**THE PROBLEM:** An exact copy of every entry is required, minus the pictures.
========================
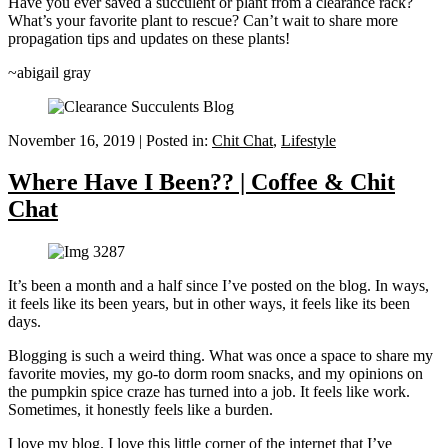
Have you ever saved a succulent or plant from a clearance rack?
What’s your favorite plant to rescue? Can’t wait to share more
propagation tips and updates on these plants!
~abigail gray
November 16, 2019
|
Posted in:
Chit Chat
,
Lifestyle
Where Have I Been?? | Coffee & Chit
Chat
It’s been a month and a half since I’ve posted on the blog. In ways,
it feels like its been years, but in other ways, it feels like its been
days.
Blogging is such a weird thing. What was once a space to share my
favorite movies, my go-to dorm room snacks, and my opinions on
the pumpkin spice craze has turned into a job. It feels like work.
Sometimes, it honestly feels like a burden.
I love my blog. I love this little corner of the internet that I’ve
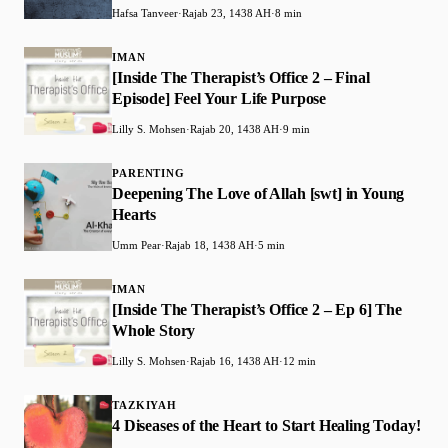
Hafsa Tanveer
·
Rajab 23, 1438 AH
·
8 min
IMAN
[Inside The Therapist’s Office 2 – Final
Episode] Feel Your Life Purpose
Lilly S. Mohsen
·
Rajab 20, 1438 AH
·
9 min
PARENTING
Deepening The Love of Allah [swt] in Young
Hearts
Umm Pear
·
Rajab 18, 1438 AH
·
5 min
IMAN
[Inside The Therapist’s Office 2 – Ep 6] The
Whole Story
Lilly S. Mohsen
·
Rajab 16, 1438 AH
·
12 min
TAZKIYAH
4 Diseases of the Heart to Start Healing Today!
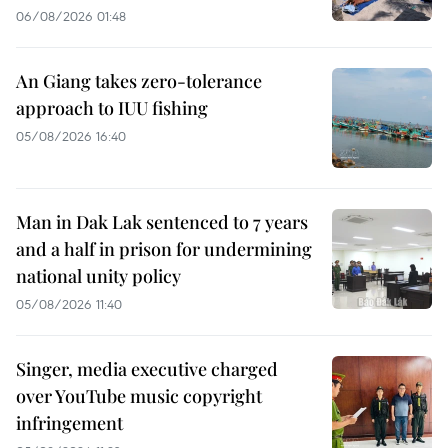
06/08/2026 01:48
An Giang takes zero-tolerance
approach to IUU fishing
05/08/2026 16:40
Man in Dak Lak sentenced to 7 years
and a half in prison for undermining
national unity policy
05/08/2026 11:40
Singer, media executive charged
over YouTube music copyright
infringement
========================
**WRITTEN REPLY:**
Have you ever saved a succulent or plant from a clearance rack?
What’s your favorite plant to rescue? Can’t wait to share more
propagation tips and updates on these plants!
~abigail gray
November 16, 2019
|
Posted in:
Chit Chat
,
Lifestyle
Where Have I Been?? | Coffee & Chit
Chat
It’s been a month and a half since I’ve posted on the blog. In ways,
it feels like its been years, but in other ways, it feels like its been
days.
Blogging is such a weird thing. What was once a space to share my
favorite movies, my go-to dorm room snacks, and my opinions on
the pumpkin spice craze has turned into a job. It feels like work.
Sometimes, it honestly feels like a burden.
I love my blog. I love this little corner of the internet that I’ve
Hafsa Tanveer
·
Rajab 23, 1438 AH
·
8 min
IMAN
[Inside The Therapist’s Office 2 – Final
Episode] Feel Your Life Purpose
Lilly S. Mohsen
·
Rajab 20, 1438 AH
·
9 min
PARENTING
Deepening The Love of Allah [swt] in Young
Hearts
Umm Pear
·
Rajab 18, 1438 AH
·
5 min
IMAN
[Inside The Therapist’s Office 2 – Ep 6] The
Whole Story
Lilly S. Mohsen
·
Rajab 16, 1438 AH
·
12 min
TAZKIYAH
4 Diseases of the Heart to Start Healing Today!
06/08/2026 01:48
An Giang takes zero-tolerance
approach to IUU fishing
05/08/2026 16:40
Man in Dak Lak sentenced to 7 years
and a half in prison for undermining
national unity policy
05/08/2026 11:40
Singer, media executive charged
over YouTube music copyright
infringement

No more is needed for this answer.